The second issue is the related but broader question of what to centralize and what to decentralize: where will digital resources be located within the organization and how they will be managed? The “right” answer depends on a complex interplay of forces. Either way, the CEO will need to manage the tradeoffs between standardization and experimentation and create roles and decision rights for digital activities. Many companies start with a bias toward centralization but, as the organization’s overall digital capabilities improve, digital resources eventually move to the business lines and regional businesses. When this happens, the role of the chief digital officer often disappears.
Finally, leaders must introduce agile ways of working into their organization. For traditional leaders who rose step by step along a hierarchy, agile can be disorienting. By design, agile teams are fast, cross-functional, experimental, and self- directed. It’s one thing to have a few agile pilot teams but quite another for large parts of a global organization to be agile.
The role of leaders fundamentally changes in an agile organization. They need to learn new behaviors and let go of old habits. Agile, for example, is built on employee empowerment rather than rigid hierarchy and governance. Leaders in an agile organization set the context and purpose, ensure alignment, and enable autonomy. Finding the balance between alignment and autonomy is the ultimate test of leadership during a digital transformation.
If a digital strategy is only as strong as the organization that executes it, it is likewise only as effective as the people who execute it. Talent, almost always on a CEO’s short list of top concerns, becomes even more critical during a digital transformation.
While it may be tempting to staff digital initiatives exclusively with outside hires, a more promising approach is to train current staff in digital capabilities. Several companies have created in-house academies or digital centers that train employees in specific capabilities, such as artificial intelligence and analytics, as well as in new ways of working, such as agile, that are conducive to digital activities. After training, which generally lasts a few months, these employees return to their line positions armed with new skills and new approaches. Of course, for some positions, companies may need to go outside to hire talent. But given the level of competition for employees with technology backgrounds, that should be done only selectively.

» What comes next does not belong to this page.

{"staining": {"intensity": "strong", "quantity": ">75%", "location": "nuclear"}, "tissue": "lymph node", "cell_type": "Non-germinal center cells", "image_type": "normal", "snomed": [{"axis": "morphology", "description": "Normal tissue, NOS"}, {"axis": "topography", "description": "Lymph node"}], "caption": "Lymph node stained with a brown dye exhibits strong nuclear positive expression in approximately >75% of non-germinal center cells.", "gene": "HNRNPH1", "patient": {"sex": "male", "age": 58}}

Conventional wisdom suggests that transformations are marathons requiring discipline and restraint. But digital transformations are different. The pace can be unrelenting. The goals may be more ambiguous than those of a traditional transformation. There may be more need for outside support. CEOs may need to act fast when fast decisions are required. They may need to act on more imperfect information than is their custom. They may need to work in ways that they view as “un-CEO-like.” But in the age of agile, CEOs can’t expect their teams to sprint if they just keep jogging.